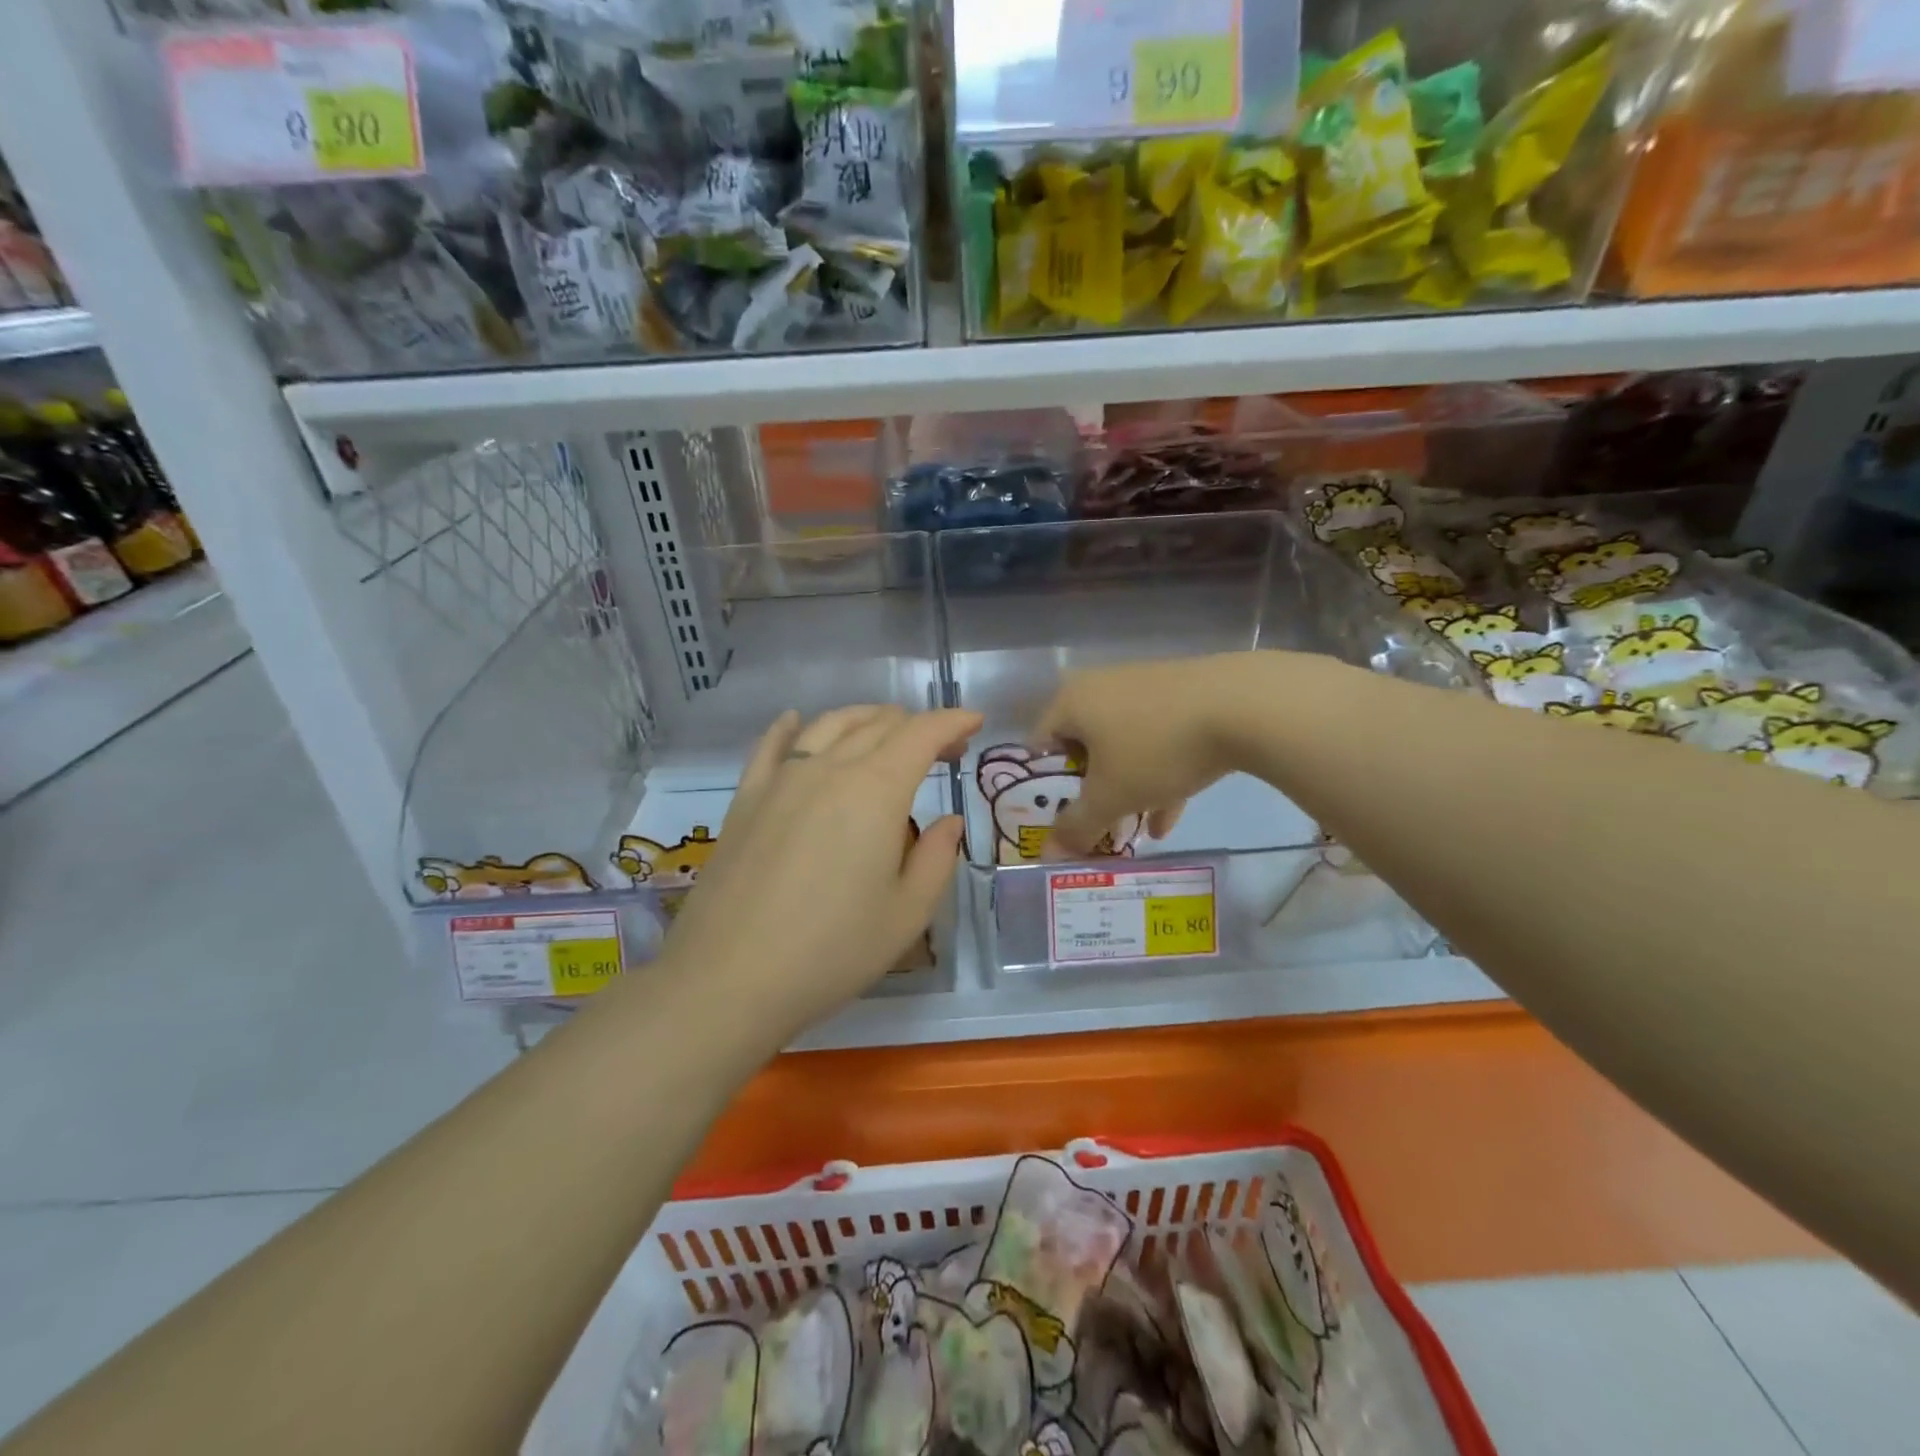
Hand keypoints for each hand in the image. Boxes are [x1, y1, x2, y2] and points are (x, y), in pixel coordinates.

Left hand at [651, 705, 979, 1048]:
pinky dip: (791, 727)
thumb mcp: (907, 913)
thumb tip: (948, 822)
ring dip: (866, 719)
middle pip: (879, 724)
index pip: (922, 733)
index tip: (975, 722)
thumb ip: (937, 858)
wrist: (729, 978)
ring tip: (885, 732)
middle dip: (919, 726)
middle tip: (942, 749)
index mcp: (876, 790)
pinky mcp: (746, 798)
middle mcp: (829, 768)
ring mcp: (781, 779)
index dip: (953, 721)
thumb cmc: (832, 950)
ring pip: (830, 725)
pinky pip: (771, 746)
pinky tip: (796, 721)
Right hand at [1035, 655, 1256, 855]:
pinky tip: (1171, 816)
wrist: (1242, 705)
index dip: (1046, 789)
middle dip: (1092, 793)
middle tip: (1100, 826)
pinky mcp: (1181, 693)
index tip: (1062, 819)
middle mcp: (1100, 686)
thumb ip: (1077, 826)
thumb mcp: (1111, 796)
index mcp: (1071, 701)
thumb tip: (1048, 854)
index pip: (1039, 746)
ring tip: (1135, 831)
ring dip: (1127, 789)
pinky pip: (1156, 738)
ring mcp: (1143, 686)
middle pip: (1084, 748)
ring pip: (1123, 746)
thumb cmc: (1156, 748)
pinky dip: (1158, 773)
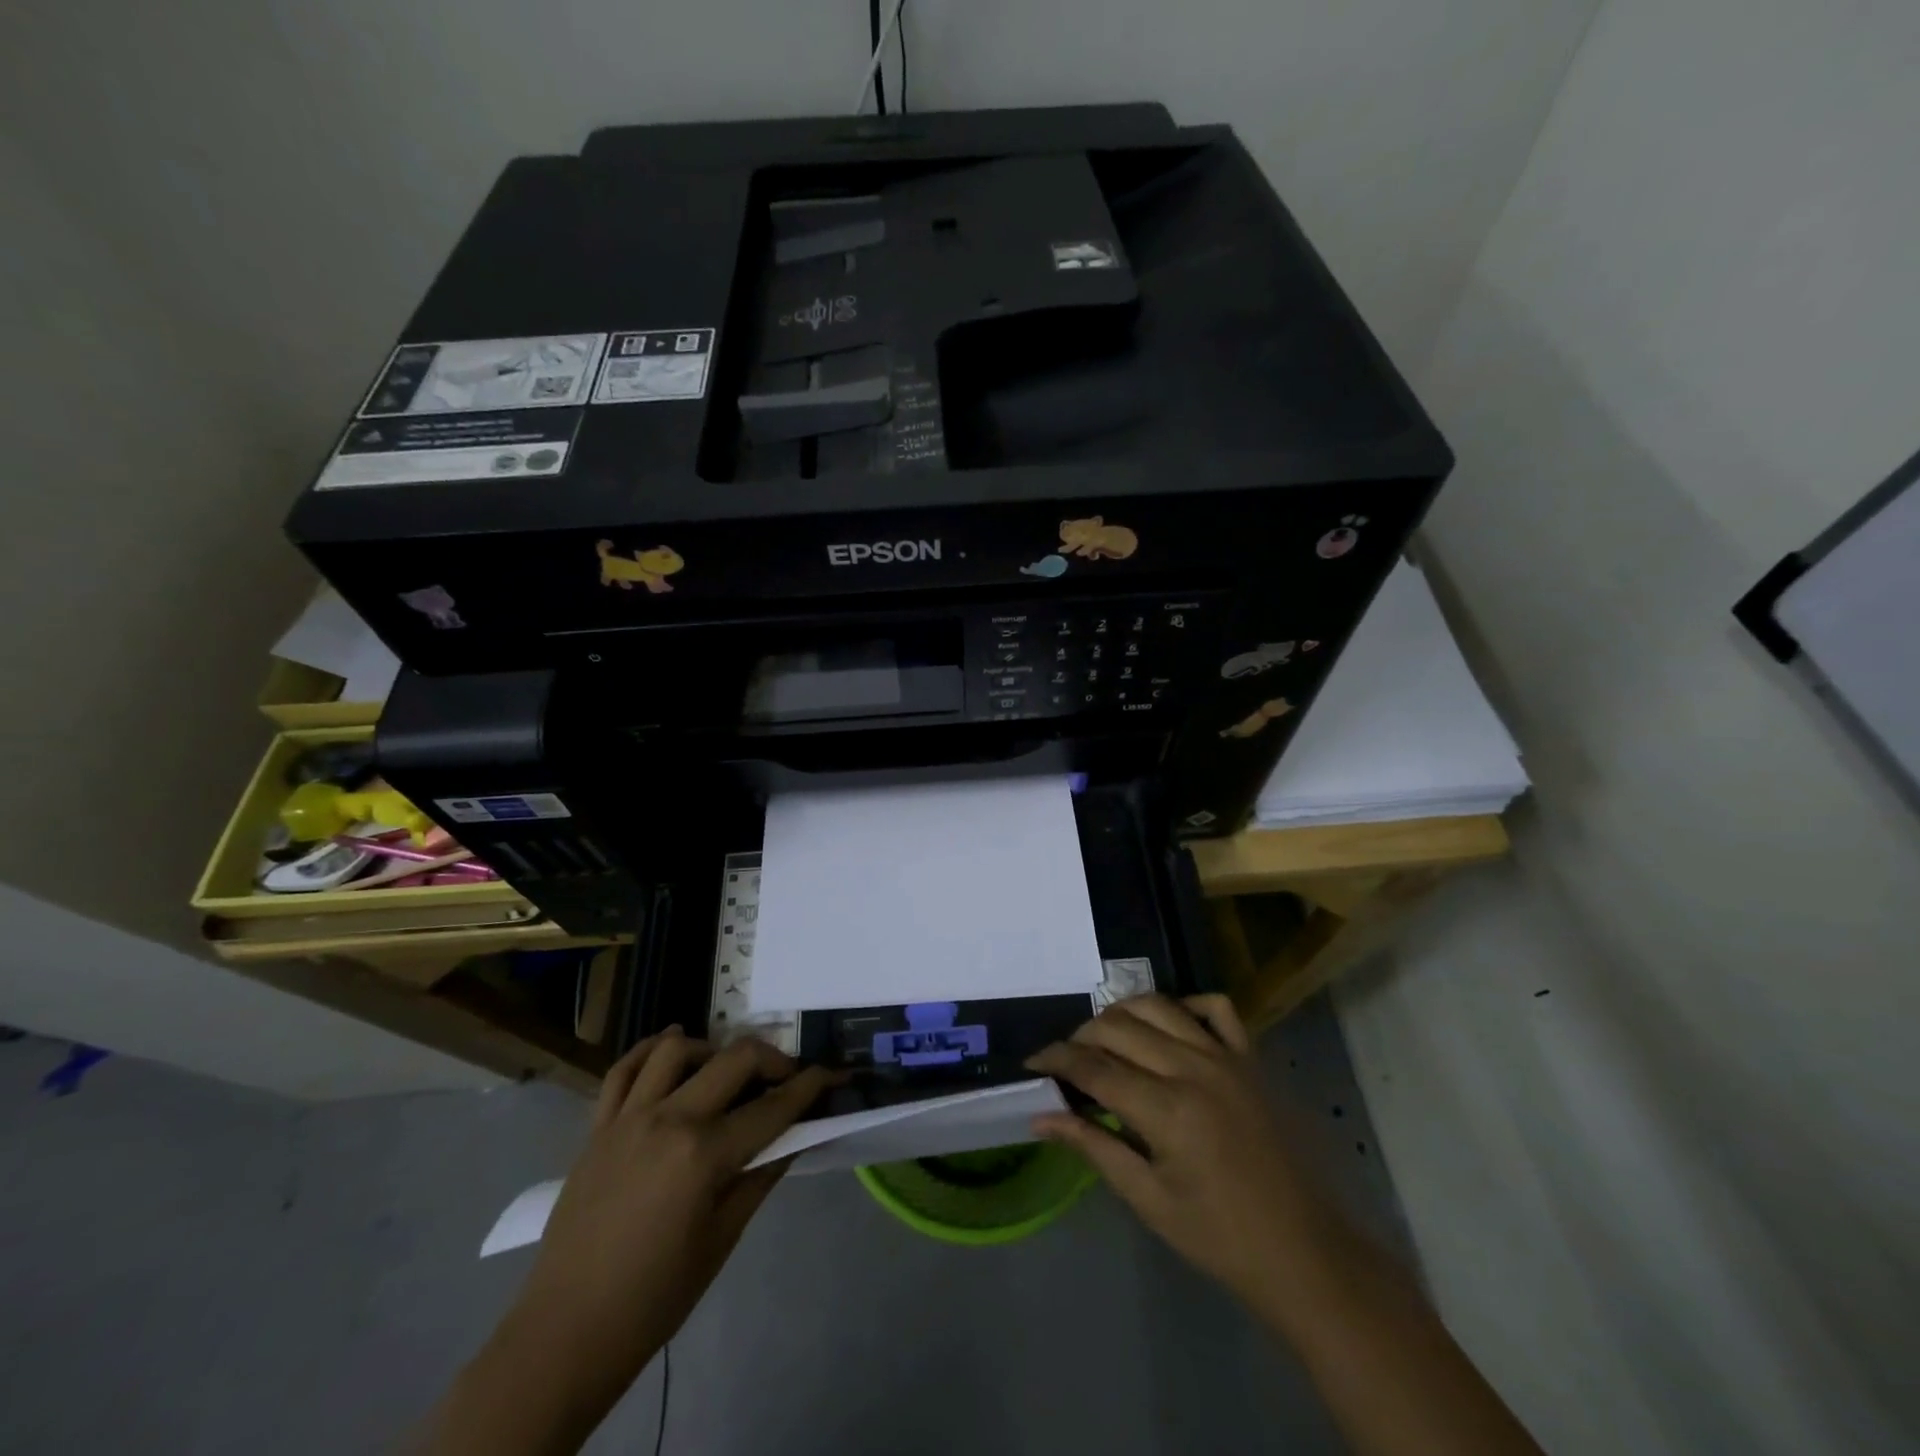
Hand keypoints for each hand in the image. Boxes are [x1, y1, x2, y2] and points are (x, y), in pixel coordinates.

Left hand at [421, 1030, 834, 1455]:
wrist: (567, 1333)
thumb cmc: (656, 1296)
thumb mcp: (724, 1237)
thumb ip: (763, 1175)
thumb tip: (800, 1133)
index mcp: (703, 1155)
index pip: (773, 1107)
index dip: (812, 1086)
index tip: (835, 1073)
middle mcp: (668, 1120)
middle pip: (734, 1060)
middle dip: (773, 1058)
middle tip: (789, 1076)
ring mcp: (627, 1117)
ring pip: (676, 1048)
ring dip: (712, 1048)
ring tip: (726, 1070)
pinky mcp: (597, 1126)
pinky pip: (623, 1068)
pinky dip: (651, 1049)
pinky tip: (672, 1049)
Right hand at [1027, 994, 1333, 1304]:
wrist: (1306, 1254)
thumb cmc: (1219, 1238)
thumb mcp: (1148, 1199)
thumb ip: (1093, 1147)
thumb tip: (1040, 1118)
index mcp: (1167, 1110)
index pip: (1093, 1066)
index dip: (1055, 1058)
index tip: (1032, 1062)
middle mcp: (1194, 1068)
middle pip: (1118, 1027)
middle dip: (1082, 1036)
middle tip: (1068, 1061)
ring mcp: (1227, 1057)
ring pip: (1158, 1006)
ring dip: (1122, 1014)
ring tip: (1106, 1038)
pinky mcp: (1252, 1058)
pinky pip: (1215, 1008)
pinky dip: (1184, 1005)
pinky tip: (1168, 1026)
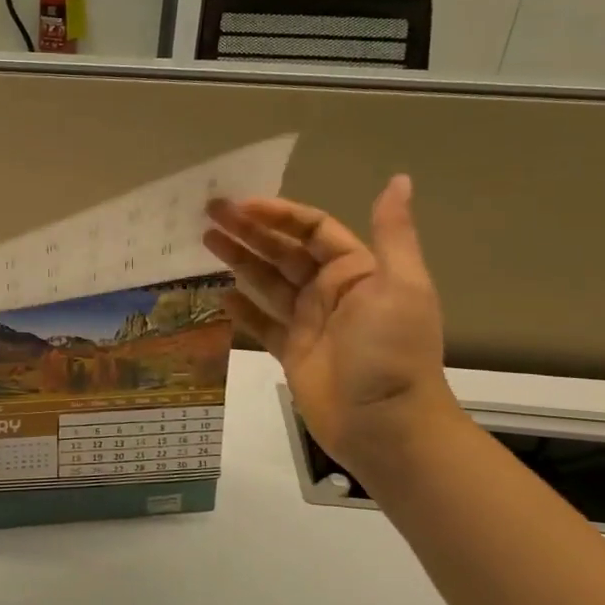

◆ Work instruction
Among the lines of the material, find those holding the word "hand" and return them.

◆ Your solution
Hand keypoints for each hand in the image. Boxes are [x1, y1, x2, y2] and points are (x, y), in pixel coordinates.
Left hand at [651, 705, 979, 1048]:
Right hand at [1035, 655, 1256, 855]:
Hand keypoints for each hand in the image. Boxes are [x1, y1, x2, y2] and points are (x, y), in pixel coordinates.
Left hand at [421, 1030, 834, 1455]:
Right hand at [1027, 994, 1333, 1304]:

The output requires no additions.